Abstract:Binary local features represent an effective alternative to real-valued descriptors, leading to comparable results for many visual analysis tasks, while being characterized by significantly lower computational complexity and memory requirements. When dealing with large collections, a more compact representation based on global features is often preferred, which can be obtained from local features by means of, e.g., the Bag-of-Visual-Word (BoVW) model. Several applications, including for example visual sensor networks and mobile augmented reality, require visual features to be transmitted over a bandwidth-limited network, thus calling for coding techniques that aim at reducing the required bit budget, while attaining a target level of efficiency. In this paper we investigate a coding scheme tailored to both local and global binary features, which aims at exploiting both spatial and temporal redundancy by means of intra- and inter-frame coding. In this respect, the proposed coding scheme can be conveniently adopted to support the Analyze-Then-Compress (ATC) paradigm. That is, visual features are extracted from the acquired content, encoded at remote nodes, and finally transmitted to a central controller that performs visual analysis.

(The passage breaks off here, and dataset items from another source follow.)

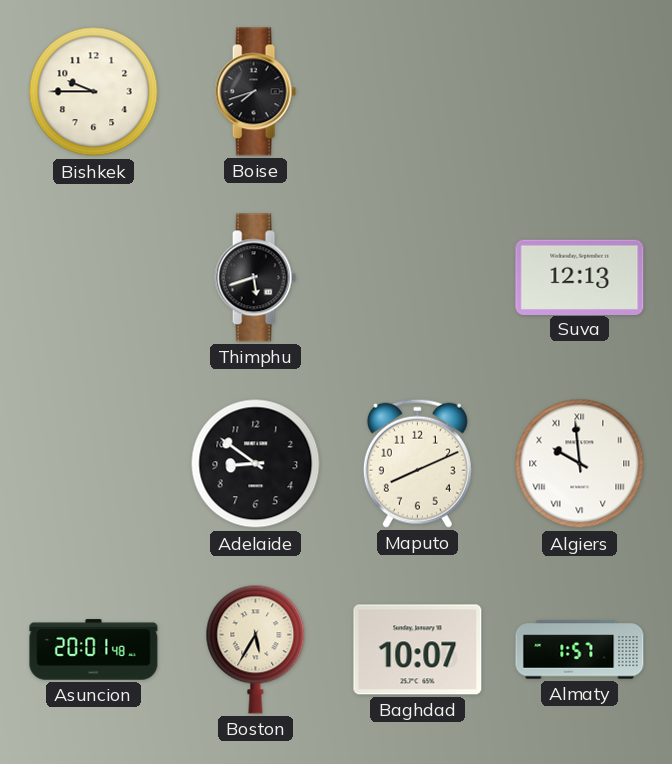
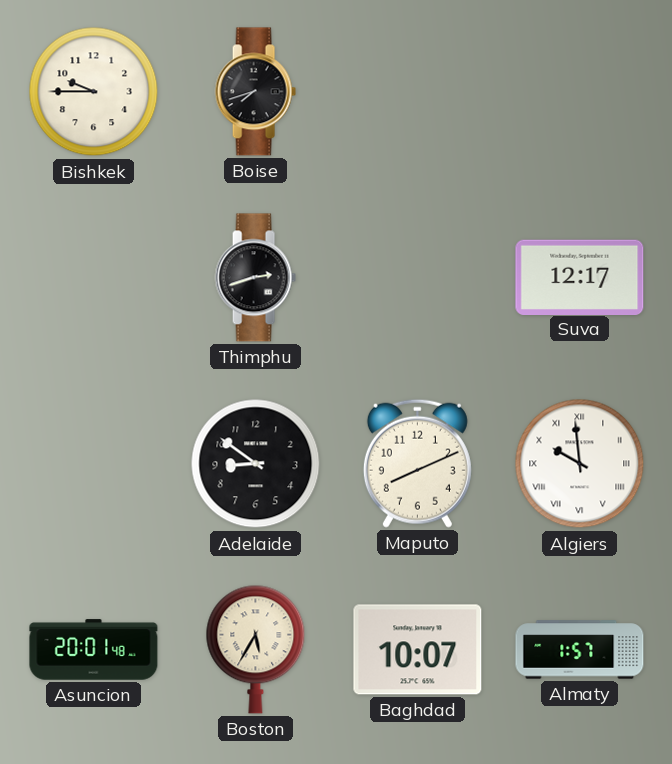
Thimphu: 5:42 -> 2:42
Suva: 12:13 -> 12:17
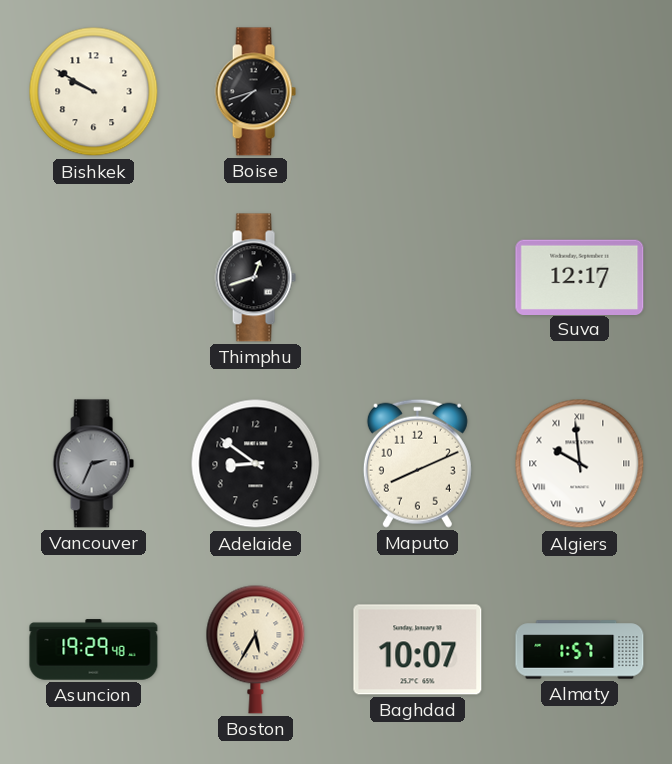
Bishkek: 9:45 -> 9:50
Thimphu: 2:42 -> 12:42
Vancouver: none -> 2:34
Asuncion: 20:01 -> 19:29
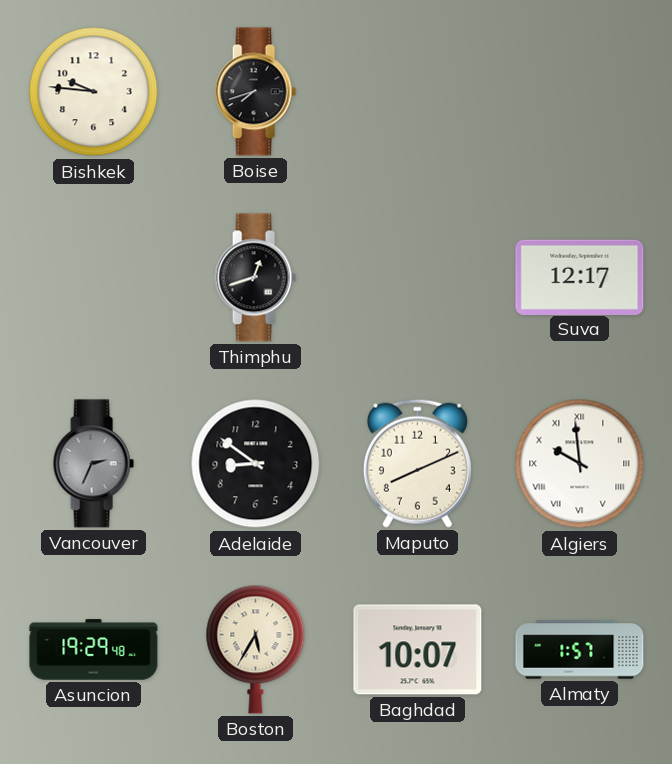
Bishkek: 9:50 -> 9:46
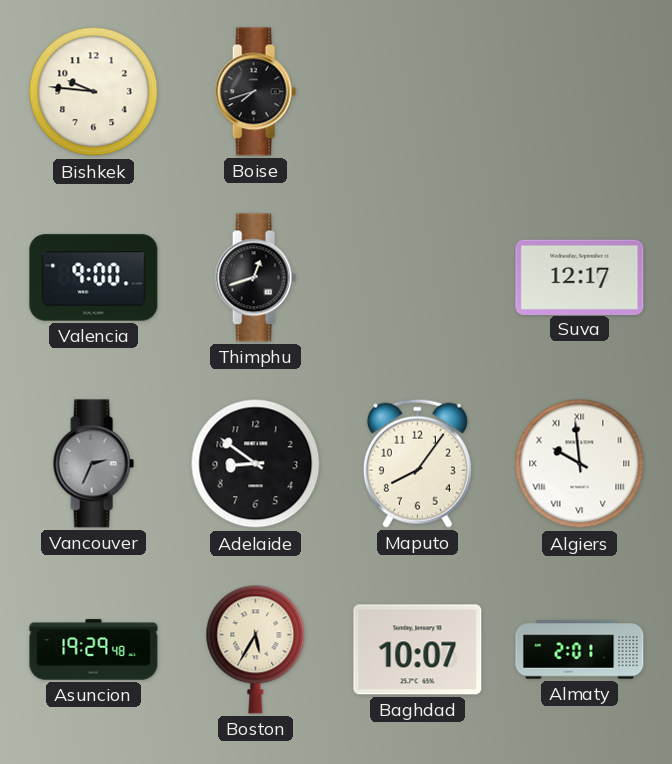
Valencia: none -> 9:00
Maputo: 8:11 -> 8:06
Almaty: 1:57 -> 2:01
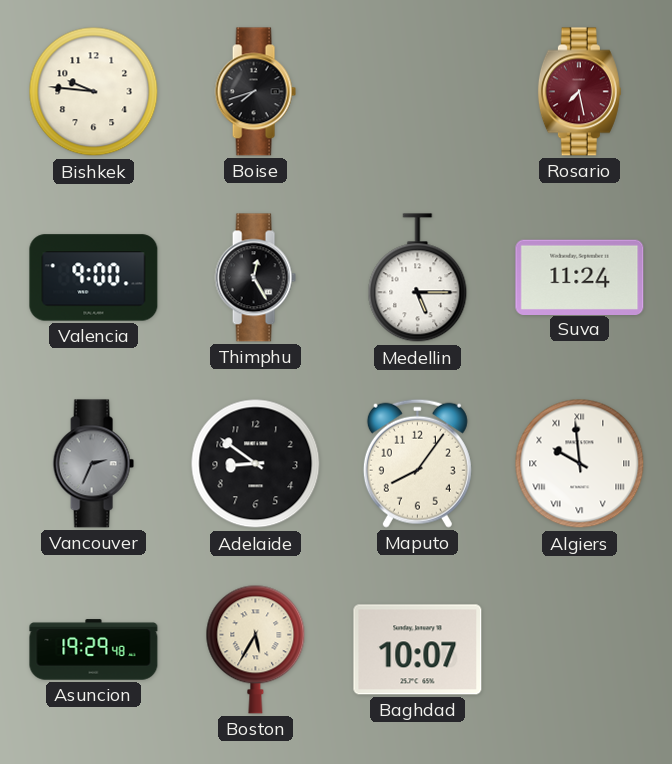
Rosario: none -> 7:28
Thimphu: 12:42 -> 12:25
Medellin: none -> 5:15
Suva: 12:17 -> 11:24
Almaty: 2:01 -> none
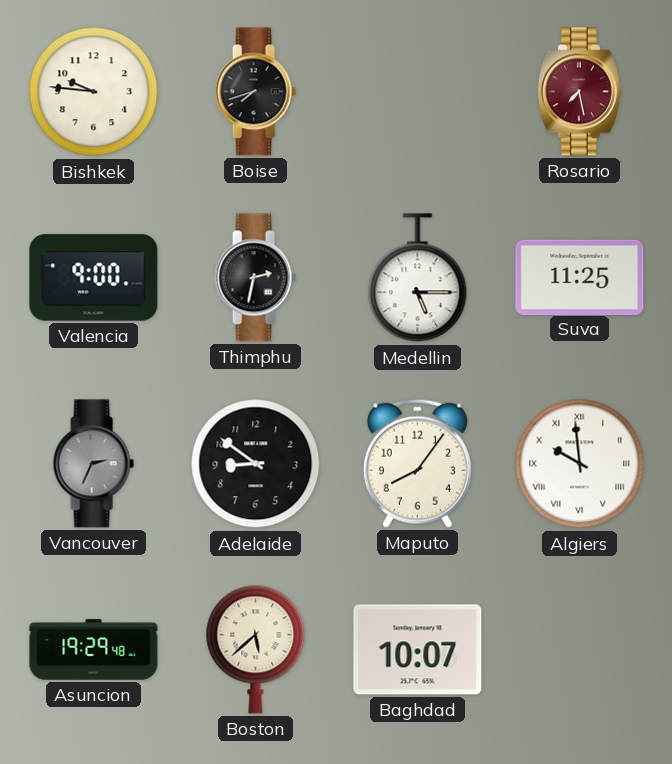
Thimphu: 12:25 -> 2:32
Suva: 11:24 -> 11:25
Boston: 5:35 -> 5:38
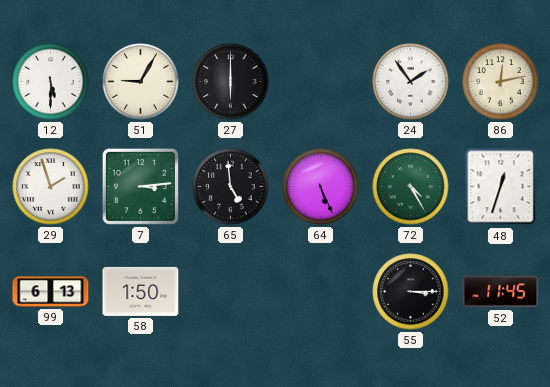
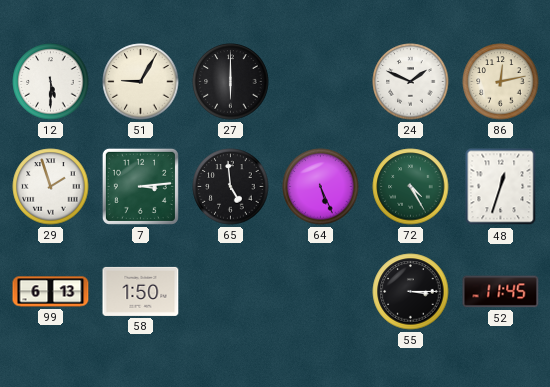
24: 1:54 -> 1:49
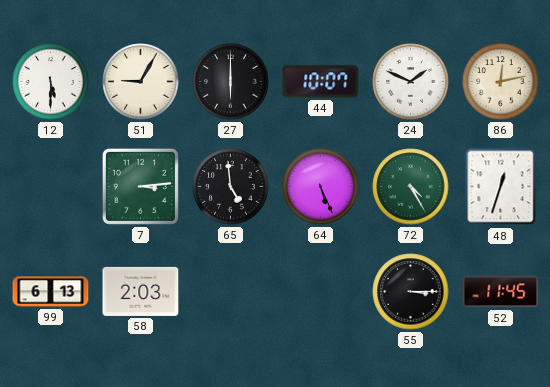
44: none -> 10:07
29: 1:57 -> none
58: 1:50 -> 2:03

This is in contrast with the traditional approach, in which visual content is acquired at a node, compressed and then sent to a central unit for further processing, according to the Compress-Then-Analyze (CTA) paradigm. In this paper we experimentally compare ATC and CTA by means of rate-efficiency curves in the context of two different visual analysis tasks: homography estimation and content-based retrieval. Our results show that the novel ATC paradigm based on the proposed coding primitives can be competitive with CTA, especially in bandwidth limited scenarios.